Material provided:
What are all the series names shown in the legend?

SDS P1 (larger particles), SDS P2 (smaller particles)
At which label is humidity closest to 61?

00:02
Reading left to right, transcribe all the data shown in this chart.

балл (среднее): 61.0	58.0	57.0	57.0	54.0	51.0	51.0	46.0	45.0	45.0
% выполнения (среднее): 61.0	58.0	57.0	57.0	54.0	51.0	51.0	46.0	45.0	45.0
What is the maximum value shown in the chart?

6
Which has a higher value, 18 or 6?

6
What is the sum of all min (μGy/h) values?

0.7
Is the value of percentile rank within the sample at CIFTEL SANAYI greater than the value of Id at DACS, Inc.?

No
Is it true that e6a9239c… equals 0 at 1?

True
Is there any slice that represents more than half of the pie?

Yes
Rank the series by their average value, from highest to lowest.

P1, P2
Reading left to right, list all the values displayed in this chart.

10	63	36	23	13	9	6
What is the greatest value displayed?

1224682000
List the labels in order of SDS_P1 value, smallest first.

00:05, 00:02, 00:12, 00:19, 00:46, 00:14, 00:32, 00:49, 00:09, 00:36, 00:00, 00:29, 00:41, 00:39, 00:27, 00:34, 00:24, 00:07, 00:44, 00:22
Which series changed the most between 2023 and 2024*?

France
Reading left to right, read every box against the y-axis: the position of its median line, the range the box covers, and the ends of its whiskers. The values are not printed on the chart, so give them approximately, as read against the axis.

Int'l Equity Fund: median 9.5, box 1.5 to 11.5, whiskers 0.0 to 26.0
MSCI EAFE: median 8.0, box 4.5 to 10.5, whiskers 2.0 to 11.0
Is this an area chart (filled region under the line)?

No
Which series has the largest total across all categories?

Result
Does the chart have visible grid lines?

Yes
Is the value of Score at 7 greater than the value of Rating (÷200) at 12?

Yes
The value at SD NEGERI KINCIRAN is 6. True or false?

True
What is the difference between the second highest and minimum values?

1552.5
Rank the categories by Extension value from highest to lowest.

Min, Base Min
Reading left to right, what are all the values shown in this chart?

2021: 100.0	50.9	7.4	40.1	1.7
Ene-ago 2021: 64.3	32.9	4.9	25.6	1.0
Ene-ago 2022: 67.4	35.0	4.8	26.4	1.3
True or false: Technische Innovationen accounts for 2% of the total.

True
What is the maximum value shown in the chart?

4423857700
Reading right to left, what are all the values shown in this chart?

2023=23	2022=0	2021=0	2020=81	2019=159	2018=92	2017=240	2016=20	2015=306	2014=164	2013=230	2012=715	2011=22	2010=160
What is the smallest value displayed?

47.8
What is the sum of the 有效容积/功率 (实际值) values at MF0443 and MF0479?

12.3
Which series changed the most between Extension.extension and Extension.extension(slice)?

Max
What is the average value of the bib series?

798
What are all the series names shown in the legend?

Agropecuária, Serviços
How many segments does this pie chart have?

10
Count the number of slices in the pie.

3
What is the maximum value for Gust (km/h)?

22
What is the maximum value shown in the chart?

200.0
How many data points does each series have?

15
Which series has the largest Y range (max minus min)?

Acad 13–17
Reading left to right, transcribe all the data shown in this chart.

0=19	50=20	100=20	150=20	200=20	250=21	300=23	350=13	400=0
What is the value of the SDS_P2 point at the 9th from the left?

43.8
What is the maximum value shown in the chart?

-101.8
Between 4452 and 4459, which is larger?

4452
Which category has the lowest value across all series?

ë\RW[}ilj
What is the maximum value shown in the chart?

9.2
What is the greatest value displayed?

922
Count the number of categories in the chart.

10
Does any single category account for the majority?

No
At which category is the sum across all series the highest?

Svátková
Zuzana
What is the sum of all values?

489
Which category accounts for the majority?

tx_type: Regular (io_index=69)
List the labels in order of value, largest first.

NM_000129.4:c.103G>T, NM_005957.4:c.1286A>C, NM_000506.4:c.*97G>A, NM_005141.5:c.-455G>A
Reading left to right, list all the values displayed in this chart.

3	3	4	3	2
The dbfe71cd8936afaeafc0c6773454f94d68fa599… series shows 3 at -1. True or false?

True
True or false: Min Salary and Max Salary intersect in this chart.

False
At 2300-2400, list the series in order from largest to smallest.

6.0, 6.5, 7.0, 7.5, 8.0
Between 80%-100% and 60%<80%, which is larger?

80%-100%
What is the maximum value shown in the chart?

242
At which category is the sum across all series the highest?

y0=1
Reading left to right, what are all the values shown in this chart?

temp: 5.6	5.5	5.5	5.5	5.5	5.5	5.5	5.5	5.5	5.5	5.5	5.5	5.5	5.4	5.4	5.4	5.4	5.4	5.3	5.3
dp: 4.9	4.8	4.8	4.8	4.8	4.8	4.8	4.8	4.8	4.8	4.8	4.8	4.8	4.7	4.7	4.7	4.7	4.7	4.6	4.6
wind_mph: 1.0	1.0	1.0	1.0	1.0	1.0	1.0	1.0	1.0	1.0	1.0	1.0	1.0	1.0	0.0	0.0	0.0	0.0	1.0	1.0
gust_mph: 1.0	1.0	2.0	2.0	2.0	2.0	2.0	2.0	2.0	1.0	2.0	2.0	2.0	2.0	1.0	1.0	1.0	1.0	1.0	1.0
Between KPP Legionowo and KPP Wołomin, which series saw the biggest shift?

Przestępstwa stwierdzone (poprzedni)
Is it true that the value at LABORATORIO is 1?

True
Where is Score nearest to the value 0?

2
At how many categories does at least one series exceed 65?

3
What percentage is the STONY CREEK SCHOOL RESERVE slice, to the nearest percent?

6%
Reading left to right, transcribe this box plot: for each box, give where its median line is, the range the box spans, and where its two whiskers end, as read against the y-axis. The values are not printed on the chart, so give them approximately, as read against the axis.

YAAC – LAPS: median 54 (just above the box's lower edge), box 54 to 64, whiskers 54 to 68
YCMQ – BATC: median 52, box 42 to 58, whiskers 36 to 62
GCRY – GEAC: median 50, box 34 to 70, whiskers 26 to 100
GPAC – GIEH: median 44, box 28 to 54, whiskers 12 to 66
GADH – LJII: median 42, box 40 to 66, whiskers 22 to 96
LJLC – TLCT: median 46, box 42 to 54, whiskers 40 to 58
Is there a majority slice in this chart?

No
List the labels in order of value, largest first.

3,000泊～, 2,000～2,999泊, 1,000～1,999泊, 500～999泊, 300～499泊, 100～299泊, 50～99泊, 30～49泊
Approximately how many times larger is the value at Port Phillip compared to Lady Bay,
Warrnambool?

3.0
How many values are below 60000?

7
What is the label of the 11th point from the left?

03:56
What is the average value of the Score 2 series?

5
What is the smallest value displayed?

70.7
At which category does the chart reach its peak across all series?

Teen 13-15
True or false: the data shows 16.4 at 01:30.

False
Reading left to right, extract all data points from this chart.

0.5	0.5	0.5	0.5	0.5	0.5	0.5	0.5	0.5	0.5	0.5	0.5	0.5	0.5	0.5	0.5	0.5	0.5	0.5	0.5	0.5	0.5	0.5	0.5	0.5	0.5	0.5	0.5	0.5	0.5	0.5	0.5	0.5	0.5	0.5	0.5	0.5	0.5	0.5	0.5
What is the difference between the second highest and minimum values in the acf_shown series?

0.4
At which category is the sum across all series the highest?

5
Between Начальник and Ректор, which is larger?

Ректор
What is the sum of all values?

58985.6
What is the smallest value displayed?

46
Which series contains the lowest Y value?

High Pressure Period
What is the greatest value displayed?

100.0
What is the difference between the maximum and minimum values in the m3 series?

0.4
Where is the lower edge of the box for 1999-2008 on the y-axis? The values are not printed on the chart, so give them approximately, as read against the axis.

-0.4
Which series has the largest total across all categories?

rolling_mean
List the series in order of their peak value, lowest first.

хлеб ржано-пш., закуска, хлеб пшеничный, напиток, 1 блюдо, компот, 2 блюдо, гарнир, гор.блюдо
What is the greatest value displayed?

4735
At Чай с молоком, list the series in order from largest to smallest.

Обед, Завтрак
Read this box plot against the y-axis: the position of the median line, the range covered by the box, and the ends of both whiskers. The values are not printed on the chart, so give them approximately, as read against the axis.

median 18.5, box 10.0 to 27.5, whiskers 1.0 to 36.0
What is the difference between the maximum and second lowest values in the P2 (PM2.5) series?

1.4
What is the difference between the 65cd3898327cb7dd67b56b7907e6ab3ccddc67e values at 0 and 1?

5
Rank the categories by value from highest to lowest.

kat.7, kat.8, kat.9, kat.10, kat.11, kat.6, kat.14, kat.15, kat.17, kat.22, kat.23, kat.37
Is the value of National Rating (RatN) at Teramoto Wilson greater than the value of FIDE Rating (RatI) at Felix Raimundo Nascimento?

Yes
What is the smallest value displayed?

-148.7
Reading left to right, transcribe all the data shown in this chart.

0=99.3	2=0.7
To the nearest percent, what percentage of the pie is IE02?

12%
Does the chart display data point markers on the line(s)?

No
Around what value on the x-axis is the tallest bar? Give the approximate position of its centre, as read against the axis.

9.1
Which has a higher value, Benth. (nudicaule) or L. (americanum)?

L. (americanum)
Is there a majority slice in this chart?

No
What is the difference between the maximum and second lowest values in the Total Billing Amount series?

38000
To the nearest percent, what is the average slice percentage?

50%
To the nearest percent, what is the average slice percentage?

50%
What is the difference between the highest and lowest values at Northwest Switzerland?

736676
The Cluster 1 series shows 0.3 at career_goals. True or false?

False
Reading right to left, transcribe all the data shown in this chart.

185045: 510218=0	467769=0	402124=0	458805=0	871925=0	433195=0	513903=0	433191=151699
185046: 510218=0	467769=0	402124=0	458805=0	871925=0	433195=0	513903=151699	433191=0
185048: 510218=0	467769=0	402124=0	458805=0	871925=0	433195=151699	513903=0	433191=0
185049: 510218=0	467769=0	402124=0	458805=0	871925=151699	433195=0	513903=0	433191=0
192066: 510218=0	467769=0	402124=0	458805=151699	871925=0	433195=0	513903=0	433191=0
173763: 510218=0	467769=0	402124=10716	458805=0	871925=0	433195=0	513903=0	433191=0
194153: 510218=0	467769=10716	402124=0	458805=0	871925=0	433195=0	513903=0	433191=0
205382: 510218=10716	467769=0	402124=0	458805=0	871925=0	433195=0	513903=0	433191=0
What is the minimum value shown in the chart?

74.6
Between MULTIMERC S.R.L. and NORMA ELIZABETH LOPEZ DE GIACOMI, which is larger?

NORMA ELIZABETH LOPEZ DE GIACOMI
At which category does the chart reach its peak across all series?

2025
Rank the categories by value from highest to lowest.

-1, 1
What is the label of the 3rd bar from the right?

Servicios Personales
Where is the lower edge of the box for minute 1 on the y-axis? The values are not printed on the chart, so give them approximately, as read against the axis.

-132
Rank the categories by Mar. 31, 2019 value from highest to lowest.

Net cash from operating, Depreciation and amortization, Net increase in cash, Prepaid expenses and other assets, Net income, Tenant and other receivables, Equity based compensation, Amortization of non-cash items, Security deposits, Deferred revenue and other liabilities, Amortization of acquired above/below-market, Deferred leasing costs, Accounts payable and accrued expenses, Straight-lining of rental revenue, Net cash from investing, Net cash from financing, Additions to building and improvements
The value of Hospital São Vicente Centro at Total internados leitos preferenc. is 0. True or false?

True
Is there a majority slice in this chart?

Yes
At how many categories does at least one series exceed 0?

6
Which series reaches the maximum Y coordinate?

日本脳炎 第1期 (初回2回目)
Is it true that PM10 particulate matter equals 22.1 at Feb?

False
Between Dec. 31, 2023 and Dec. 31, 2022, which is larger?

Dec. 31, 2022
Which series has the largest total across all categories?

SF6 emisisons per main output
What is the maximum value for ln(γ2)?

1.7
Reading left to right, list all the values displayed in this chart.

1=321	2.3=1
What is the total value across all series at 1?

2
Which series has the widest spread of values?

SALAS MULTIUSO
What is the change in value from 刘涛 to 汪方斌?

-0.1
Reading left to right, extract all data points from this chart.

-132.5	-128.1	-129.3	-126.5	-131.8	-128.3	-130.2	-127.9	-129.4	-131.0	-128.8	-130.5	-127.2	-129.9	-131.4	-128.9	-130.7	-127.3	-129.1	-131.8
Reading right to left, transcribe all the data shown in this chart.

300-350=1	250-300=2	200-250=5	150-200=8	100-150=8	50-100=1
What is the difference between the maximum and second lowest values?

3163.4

Task: Reproduce the rows without any change, from the start of the rows through the line containing "What is the sum of all min (μGy/h) values?".

Problem solution:
What are all the series names shown in the legend?

SDS P1 (larger particles), SDS P2 (smaller particles)
At which label is humidity closest to 61?

00:02
Reading left to right, transcribe all the data shown in this chart.

балл (среднее): 61.0	58.0	57.0	57.0	54.0	51.0	51.0	46.0	45.0	45.0
% выполнения (среднее): 61.0	58.0	57.0	57.0	54.0	51.0	51.0	46.0	45.0	45.0
What is the maximum value shown in the chart?

6
Which has a higher value, 18 or 6?

6
What is the sum of all min (μGy/h) values?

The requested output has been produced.